Task data:

○ ○ ○ ○ ○

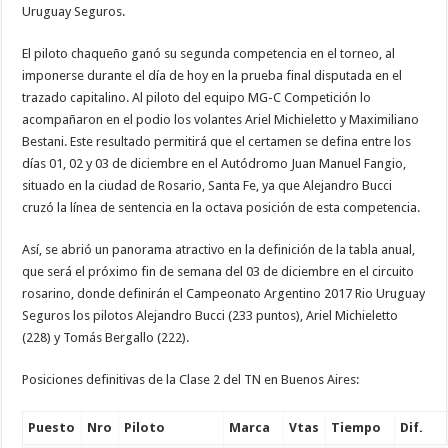
Uruguay Seguros.
El piloto chaqueño ganó su segunda competencia en el torneo, al
imponerse durante el día de hoy en la prueba final disputada en el
trazado capitalino. Al piloto del equipo MG-C Competición lo
acompañaron en el podio los volantes Ariel Michieletto y Maximiliano
Bestani. Este resultado permitirá que el certamen se defina entre los
días 01, 02 y 03 de diciembre en el Autódromo Juan Manuel Fangio,
situado en la ciudad de Rosario, Santa Fe, ya que Alejandro Bucci
cruzó la línea de sentencia en la octava posición de esta competencia.
Así, se abrió un panorama atractivo en la definición de la tabla anual,
que será el próximo fin de semana del 03 de diciembre en el circuito
rosarino, donde definirán el Campeonato Argentino 2017 Rio Uruguay
Seguros los pilotos Alejandro Bucci (233 puntos), Ariel Michieletto
(228) y Tomás Bergallo (222).
Posiciones definitivas de la Clase 2 del TN en Buenos Aires:
Puesto
Nro
Piloto
Marca
Vtas
Tiempo
Dif.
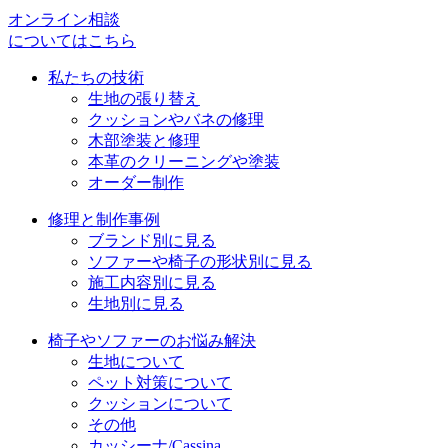
オンライン相談
についてはこちら
私たちの技術
生地の張り替え
クッションやバネの修理
木部塗装と修理
本革のクリーニングや塗装
オーダー制作
修理と制作事例
ブランド別に見る
ソファーや椅子の形状別に見る
施工内容別に見る
生地別に見る
椅子やソファーのお悩み解決
生地について
ペット対策について
クッションについて
その他
カッシーナ/Cassina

○ ○ ○ ○ ○

Request:
Exactly the lines from the one with "trazado capitalino. Al" through the end of the listing above are to be repeated, with no pictures.

Solved exercise:
trazado capitalino. Al piloto del equipo MG-C Competición lo
acompañaron en el podio los volantes Ariel Michieletto y Maximiliano
Bestani. Este resultado permitirá que el certamen se defina entre los
días 01, 02 y 03 de diciembre en el Autódromo Juan Manuel Fangio,
situado en la ciudad de Rosario, Santa Fe, ya que Alejandro Bucci
cruzó la línea de sentencia en la octava posición de esta competencia.
Así, se abrió un panorama atractivo en la definición de la tabla anual,
que será el próximo fin de semana del 03 de diciembre en el circuito
rosarino, donde definirán el Campeonato Argentino 2017 Rio Uruguay
Seguros los pilotos Alejandro Bucci (233 puntos), Ariel Michieletto
(228) y Tomás Bergallo (222).
Posiciones definitivas de la Clase 2 del TN en Buenos Aires:
Puesto
Nro
Piloto
Marca
Vtas
Tiempo
Dif.
オンライン相談
についてはこちら
私たちの技術
生地の張り替え
クッションやバネの修理
木部塗装と修理
本革のクリーニングや塗装
オーダー制作
修理と制作事例
ブランド別に見る
ソファーや椅子の形状別に見る
施工内容別に見る
生地別に見る
椅子やソファーのお悩み解決
生地について
ペット対策について
クッションについて
その他
カッシーナ/Cassina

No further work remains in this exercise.